Published today, the third annual report from the Children’s Rights Director found just 46% of children would seek help from their social worker or foster carer if they felt unsafe. Friends were the most likely source of support if a child felt unsafe, cited by 58% of respondents, while 57% said they would contact the police, 51% a parent and 50% a teacher.
The report – based on 1,123 children’s views on the state of social care in England in 2010 – found many children not being consulted on key decisions about their day-to-day life and future, with some unaware of what a care plan was.
Only 53% of children said they were always or usually asked for their opinions about their care planning, while 15% said their opinions were never or rarely asked. Care leavers were among those most likely to say their opinions were often or always asked.
Of those able to voice their views, only 51% believed their opinions made any difference to the decisions made about their lives. Just over one in five children (22%) did not know whether they had a care plan or were not aware what it was.

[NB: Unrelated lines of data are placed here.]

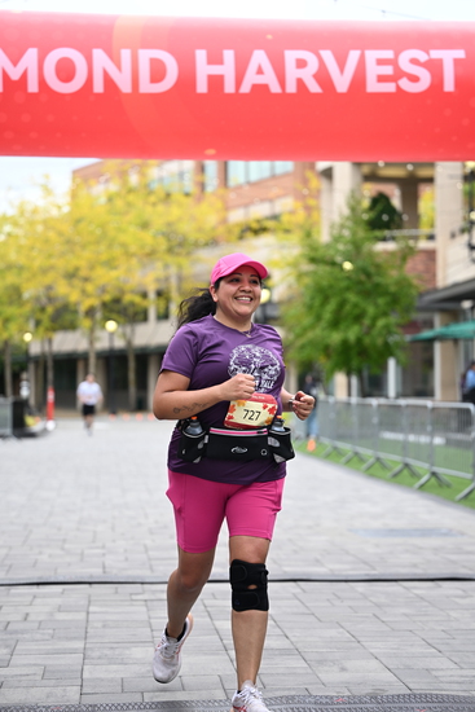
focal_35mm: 80
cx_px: 238
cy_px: 356
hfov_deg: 17.1
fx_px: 1582
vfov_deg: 25.4
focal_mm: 80
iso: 640
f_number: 2.8
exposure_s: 1/1600
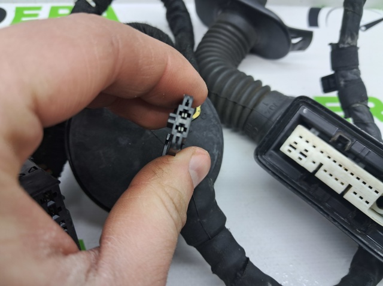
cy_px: 143
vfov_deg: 51.3
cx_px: 192
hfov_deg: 65.4
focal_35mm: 27
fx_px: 299
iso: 50
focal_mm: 4
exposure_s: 1/50
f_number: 1.8
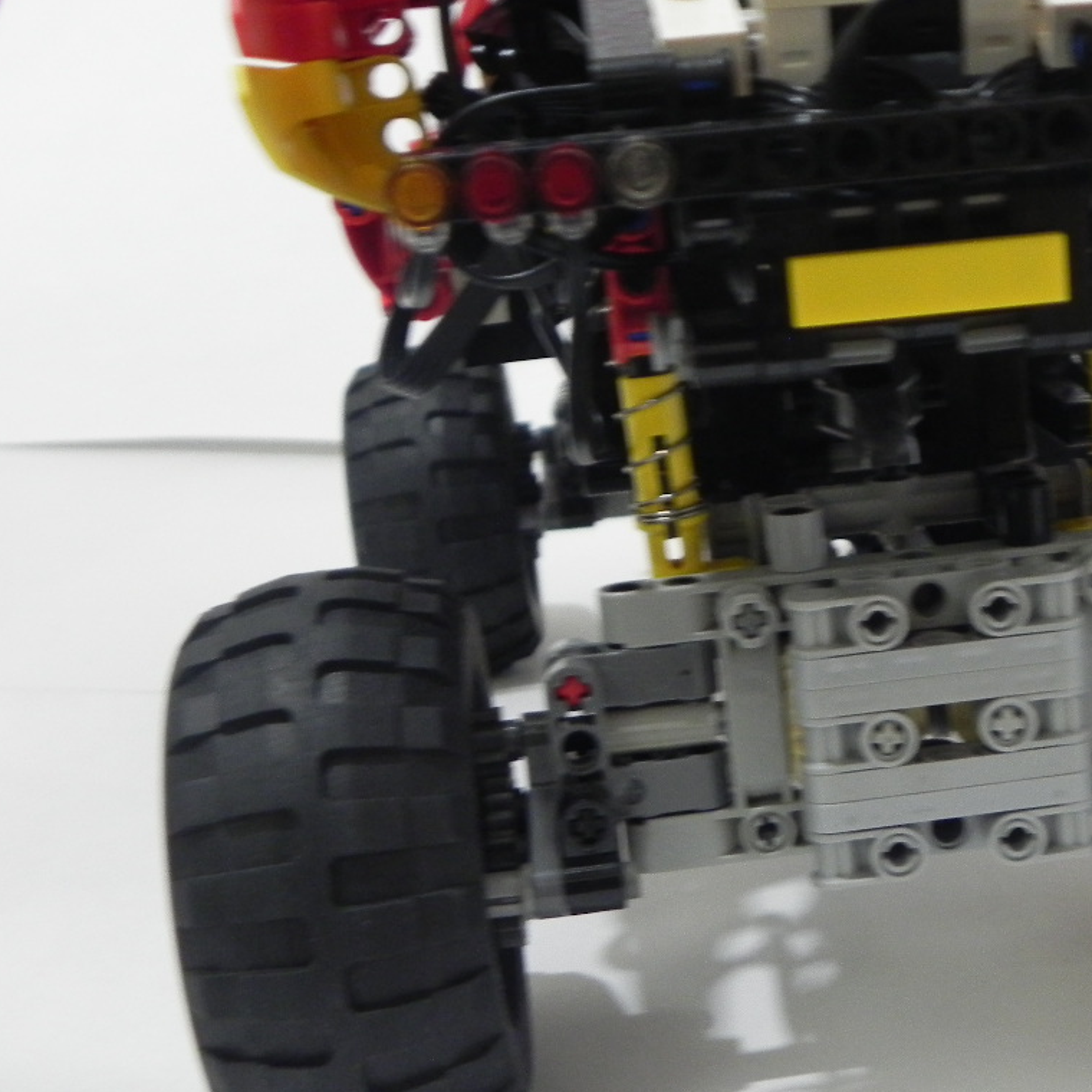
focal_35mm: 61
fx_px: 2177
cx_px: 898
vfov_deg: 28.2
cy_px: 547
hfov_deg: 27.5
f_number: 3.2
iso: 400
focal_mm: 7.3
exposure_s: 1/8.7
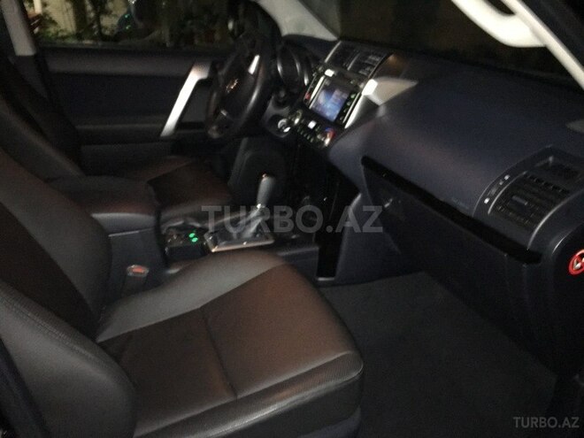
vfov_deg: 48.2
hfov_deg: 61.7
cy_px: 219
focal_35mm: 29
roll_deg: -1.5
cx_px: 292
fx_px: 489
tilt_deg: -23.2
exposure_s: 1/17
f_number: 2.2
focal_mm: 4.15
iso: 640
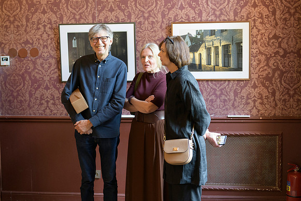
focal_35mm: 59
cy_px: 97
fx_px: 491
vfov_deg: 23.1
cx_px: 146
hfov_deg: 34.1
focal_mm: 48
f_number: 3.5
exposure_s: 1/100
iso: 2200
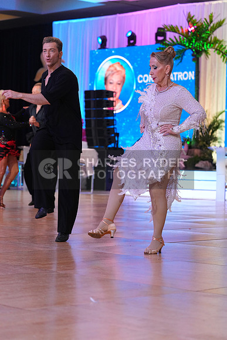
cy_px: 170
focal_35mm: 95
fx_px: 898
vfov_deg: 21.5
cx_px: 114
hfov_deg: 14.4
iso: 2500
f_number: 4
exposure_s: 1/400
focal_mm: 95
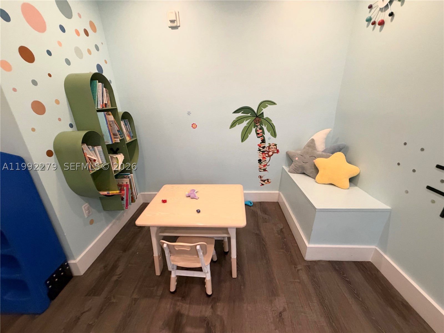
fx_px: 180
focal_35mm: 14
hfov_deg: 102.1
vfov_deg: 85.7
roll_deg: +0.9
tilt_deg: -23.0
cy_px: 166
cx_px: 222
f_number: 2.2
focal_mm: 2.22
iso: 500
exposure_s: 1/60
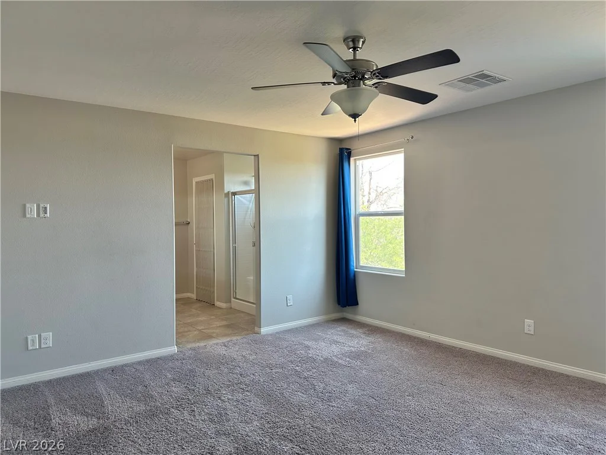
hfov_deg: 71.6
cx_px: 303
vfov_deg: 56.8
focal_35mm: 24
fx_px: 420
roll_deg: +0.7
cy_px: 228
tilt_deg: -0.4
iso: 125
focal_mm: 6.86
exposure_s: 1/120
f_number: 1.78
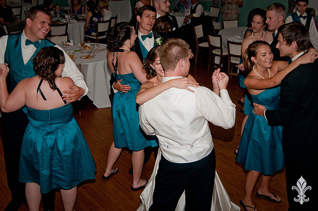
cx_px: 159
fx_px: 410
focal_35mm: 46
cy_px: 106
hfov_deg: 42.4
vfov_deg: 28.9
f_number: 6.3
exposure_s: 1/125
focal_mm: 31
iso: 200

“Compared with previous years, the children surveyed are less anxious about their safety and in general there is a decline in bullying being reported,” said Dr Roger Morgan, Children’s Rights Director for England.
“However, the report highlights that still not enough is being done to ensure children are consulted on what happens to their lives, that their opinions are considered and can make a difference to decisions made.”
Morgan was concerned that support for care leavers seemed to have fallen. The percentage of care leavers who said they were being helped to prepare for higher education fell from 65% in 2009 to 59% this year, while 15% of care leavers said they were receiving no help in preparing for the future, compared with 13% last year.
The research also revealed a drop in the percentage of care leavers who were being helped to find employment – from 44% in 2008 to 34% in 2010.
Children’s minister Tim Loughton said that the expanded role of independent reviewing officers, coming into effect in April, should ensure children’s voices were better heard. The new regulations will also strengthen the local authorities’ duties on care planning and leaving care.